What does it mean to possess desire and passion when you’re a teenage girl living in a remote Turkish village, in a conservative family? Director Deniz Gamze Ergüven explores this question in her debut feature Mustang (2015), a sun streaked film that chronicles the story of five orphaned sisters being preened for marriage by their overbearing grandmother and abusive uncle. Though the girls don identical, ankle-length brown dresses and hear on the radio that, “women must be chaste and pure, know their limits, and mustn’t laugh openly in public or be provocative with every move,” each sister rebels in her own particular way, whether ripping a slit in her dress to her thigh, learning to drive on the sly, or sneaking out in the middle of the night to kiss the boy who spray paints her name down the length of the village’s dirt road.
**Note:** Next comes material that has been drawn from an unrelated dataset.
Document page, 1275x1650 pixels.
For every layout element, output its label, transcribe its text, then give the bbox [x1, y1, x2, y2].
To want is to be human and to be adolescent, whether the hunger is for the apples in your neighbor’s orchard or the beautiful boy who catches your slippers as you climb down the drainpipe for a midnight rendezvous. Yet, for the sisters’ uncle and grandmother, chastity is paramount, and they’ll go to any and all lengths to ensure that each sister marries – and marries a virgin. The youngest sister, Lale’s (played by Günes Sensoy), desperation to escape the confines of domesticity is palpable, and she brings an electric energy to her feisty character. Ergüven often lingers on the girls’ auburn manes and long limbs, but never succumbs to sexualizing or exploiting the girls. The film, instead, hones in on their unbridled joy at watching a soccer game or pretending their mattress is a pool and the sheets, waves. Mustang is a film that seizes hold of your eyes, ears, and heart, where these girls, as poet Linda Gregg writes, “must live in the suffering and desire of what / rises and falls.”